Primary tumour pieces were homogenised in lysis buffer containing 8 M urea, 4% CHAPS (Cat #C9426), 1 M DTT (Cat #646563), Complete® protease inhibitor (Cat #1187350001) and phosphatase inhibitor cocktail II and III (Cat #P5726 and #P0044). Homogenised tissues were placed on a shaker for 20 min at 4°C and centrifuged at 16,000 × g for 20 min at 4°C. Protein concentration was measured using BioRad protein assay (Cat #5000006). Equal amounts of proteins were separated using NuPAGE® Novex® Bis–Tris gels (4–12%) (Invitrogen), transferred onto nitrocellulose membranes and stained with Revert™ 700 Total Protein Stain (P/N: 926–11016). After destaining and washing, the membrane was further stained with ARG1 (GeneTex, Cat #GTX109242, 1:2000) and ERK1/2 (Cell Signaling, Cat #9107S, 1:2000) antibodies. Near-infrared fluorescent secondary antibodies were used and imaged on an Odyssey Near Infrared Scanner (Li-Cor Biosciences). Images were processed using Li-Cor Odyssey software Image Studio v5.2.5.

Fluorescence in situ hybridisation (FISH)

Formalin-fixed paraffin-embedded 66cl4 and 67NR tumours were cut into 4 µm sections using a microtome, mounted on Superfrost Plus slides, dried and used for FISH.

The RNAScope Pretreatment Kit (ACD Bio, Cat #310020) was used according to the manufacturer’s instructions. Following pretreatment, the sections were stained using the RNAScope 2.5 Detection Kit- Brown (ACD Bio, Cat #322310) and washed with RNAscope Wash Buffer (ACD Bio, Cat #310091) following the manufacturer’s instructions. The probe Mm-ARG1 (ACD Bio, Cat #403431) was used. Images were captured using an IX71 inverted fluorescence microscope (Olympus).

Enzyme-linked immunosorbent assay (ELISA)

Levels of ARG 1 protein in plasma samples, obtained from tumour-bearing and healthy mice, were determined using a Mouse Arginase 1 ELISA kit (Abcam, Cat #ab269541). Only samples with no visual evidence of haemolysis were analyzed. Plasma samples were diluted at 1:40, analyzed according to the manufacturer’s protocol and absorbance at 450 nm was read on the Bio-Rad iMark Microplate Reader Bio-Rad (Cat #168-1135).

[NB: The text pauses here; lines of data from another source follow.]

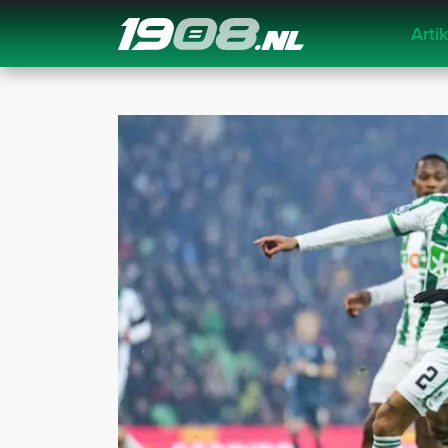
Arti
Navigation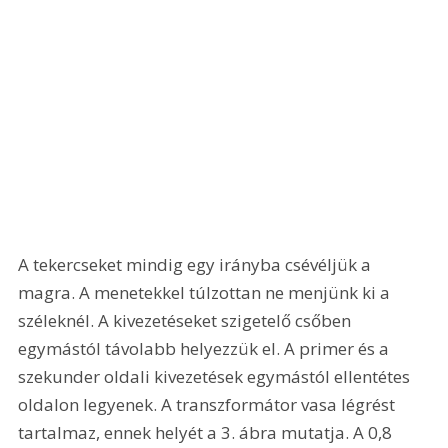
A tekercseket mindig egy irányba csévéljük a 
magra. A menetekkel túlzottan ne menjünk ki a 
széleknél. A kivezetéseket szigetelő csőben 
egymástól távolabb helyezzük el. A primer és a 
szekunder oldali kivezetések egymástól ellentétes 
oldalon legyenek. A transzformátor vasa légrést 
tartalmaz, ennek helyét a 3. ábra mutatja. A 0,8 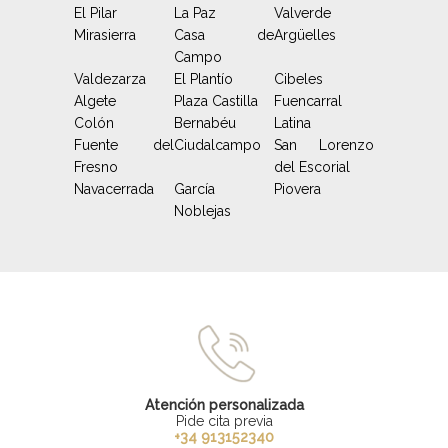
El Pilar
La Paz
Valverde
Mirasierra
Casa de
Argüelles
Campo
Valdezarza
El Plantío
Cibeles
Algete
Plaza Castilla
Fuencarral
Colón
Bernabéu
Latina
Fuente del
Ciudalcampo
San Lorenzo
Fresno
del Escorial
Navacerrada
García
Piovera
Noblejas
Atención personalizada
Pide cita previa
+34 913152340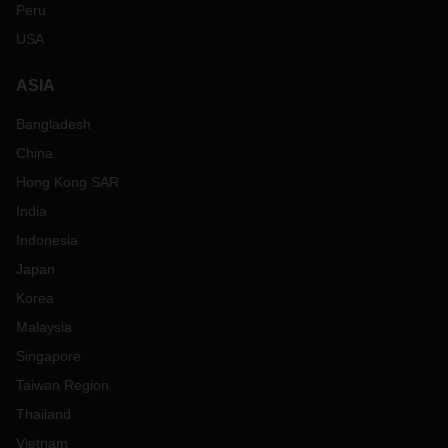
Peru
USA
ASIA
Bangladesh
China
Hong Kong SAR
India
Indonesia
Japan
Korea
Malaysia
Singapore
Taiwan Region
Thailand
Vietnam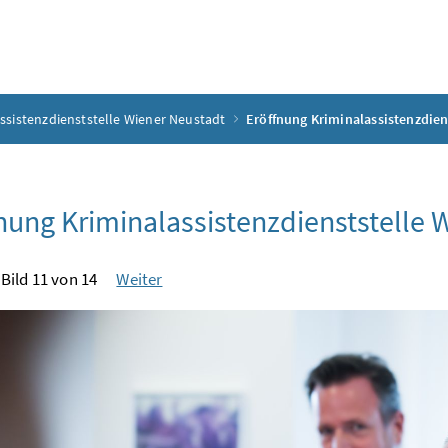
ssistenzdienststelle Wiener Neustadt
Eröffnung Kriminalassistenzdien
nung Kriminalassistenzdienststelle 
Bild 11 von 14
Weiter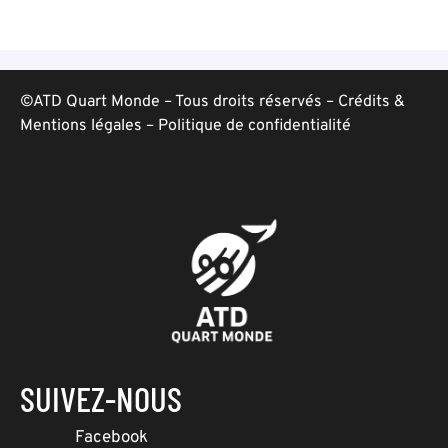
©ATD Quart Monde – Tous droits réservés –
Crédits &
Mentions légales
–
Politique de confidentialité
SUIVEZ-NOUS
Facebook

Immunohistochemistry (IHC)

Formalin-fixed paraffin-embedded 66cl4 and 67NR tumours were cut into 4 µm sections using a microtome, mounted on Superfrost Plus slides and dried. Antigen retrieval was performed using citrate buffer (pH 6; Cat #C9999). Slide preparation and staining were performed using a Rabbit-specific HRP/DAB (ABC) Detection IHC Kit (Cat #ab64261) and VECTASTAIN Elite ABC-HRP Kit, Peroxidase (Rat IgG) (PK-6104), respectively, following the manufacturer’s instructions for all steps except treatment after primary staining. After primary staining, the slides were treated with hydrogen peroxide, and the manufacturer’s protocol was resumed. The slides were incubated with an anti-ARG1 antibody (Cell Signaling, Cat #93668, 1:100) for 1 h at room temperature.

Images were captured using an IX71 inverted fluorescence microscope (Olympus).

LC–MS/MS

Metabolites were extracted, measured and analysed using a previously described method [19].

Statistics

GraphPad Prism 9.2.0 (332) was used for statistical analysis. For the analysis of 2 groups, we used Mann–Whitney t-tests (Unpaired) and Kruskal–Wallis test (Unpaired) for more than two groups, followed by a multiple comparisons test.

Data availability

The data are scheduled to be publicly available from February 01, 2024, in the Gene Expression Omnibus (GEO) at GSE211223. The data are available earlier upon request.